In his newly created position at Illumination, Egan will oversee every aspect of marketing for the company’s slate, working closely with his new team at Illumination and his long-time colleagues at Universal. Illumination is planning to accelerate their output with Universal to two films a year starting in 2013.
Universal Pictures has released a new trailer for Hop, the Illumination Entertainment CG/live action mix that opens April 1. The film is Illumination’s followup to Despicable Me.
EXCLUSIVE: Illumination Entertainment chief Chris Meledandri has hired Ashley Kramer to be EVP of Production and Gail Harrison to oversee Creative Marketing. The move signals expansion plans for the 4-year-old Universal Pictures-based company, whose first release Despicable Me grossed $540 million worldwide. At a time when recent underwhelming results from animation releases like Mars Needs Moms has some second-guessing the animated feature game all the way down to 3D prices, Meledandri is adding executives with the intention of doubling Illumination’s output to two films per year by 2012 or 2013. The company’s next release, the live action/CG mix Hop, will be released by Universal on April 1.
“With Despicable Me behind us, the impending release of Hop, The Lorax in production and a Despicable Me sequel in early stages, it was time to properly scale the company and begin to solidify the team that will lead us as we move forward,” Meledandri told me. “With our output rising from our current schedule of one movie per year, it became imperative that we supplement the staff with additional key executives who can help the company grow. These two new hires are the first of a few key positions we will be filling.”
Meledandri said that Harrison will be helpful in what he sees as a major priority for Illumination: bolstering the efforts of Universal’s marketing team and brand building on each family film release. Part of that is an emphasis on supplying “vast amounts of content generated in the films to exist outside the films themselves.” Meledandri noted that Despicable Me yielded over 15 minutes of extra original content. “Some of it was used for DVD, some for interstitial material that ran on the NBC networks, and some we used in conjunction with our promotional partners,” he said. There will also be a greater emphasis on promotional tie-ins like the one announced this morning by Universal, which tied in Walmart to promote Hop.
As for Kramer’s hire, it signals that Illumination will acquire more projects, but not that many. Meledandri is determined to keep a development ratio of 3.5 projects bought for each one made. “That’s dramatically different from the studio average, and it makes it harder for people submitting projects because we are extremely selective,” Meledandri said. “The good thing is, their chances of a film getting made from something we’re developing is very high.”

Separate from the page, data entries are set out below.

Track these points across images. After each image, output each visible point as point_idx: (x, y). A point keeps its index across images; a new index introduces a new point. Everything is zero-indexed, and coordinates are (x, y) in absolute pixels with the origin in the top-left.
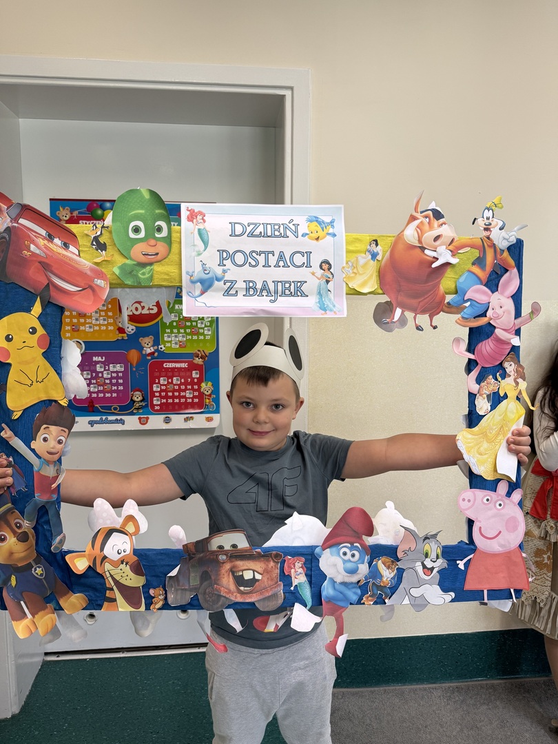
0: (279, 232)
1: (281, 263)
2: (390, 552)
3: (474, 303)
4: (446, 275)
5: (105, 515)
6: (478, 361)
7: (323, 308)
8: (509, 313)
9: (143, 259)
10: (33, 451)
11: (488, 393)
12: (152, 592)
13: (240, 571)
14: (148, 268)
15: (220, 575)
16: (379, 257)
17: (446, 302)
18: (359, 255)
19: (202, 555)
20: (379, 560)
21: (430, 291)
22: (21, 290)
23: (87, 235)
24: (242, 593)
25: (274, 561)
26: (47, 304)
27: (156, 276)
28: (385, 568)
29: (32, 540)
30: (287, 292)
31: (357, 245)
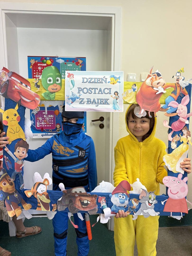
0: (100, 81)
1: (100, 93)
2: (137, 197)
3: (172, 107)
4: (161, 97)
5: (38, 178)
6: (172, 129)
7: (115, 109)
8: (185, 111)
9: (52, 91)
10: (15, 155)
11: (176, 141)
12: (52, 205)
13: (83, 200)
14: (54, 94)
15: (76, 201)
16: (136, 90)
17: (161, 107)
18: (128, 89)
19: (69, 194)
20: (132, 199)
21: (155, 103)
22: (12, 101)
23: (33, 82)
24: (83, 208)
25: (95, 198)
26: (20, 106)
27: (56, 97)
28: (134, 202)
29: (14, 185)
30: (102, 103)
31: (128, 86)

Meledandri said when Illumination ups its output, the second film won’t be another 3D CG animated feature. “We can’t make two fully animated films year in and out; we’re not set up to do it and the films are too work-intensive,” he said. “We’ll get to our two pictures per year target from all sources combined. That means one could be stop-motion, a hybrid, or live action that bolsters our steady flow of fully animated films.”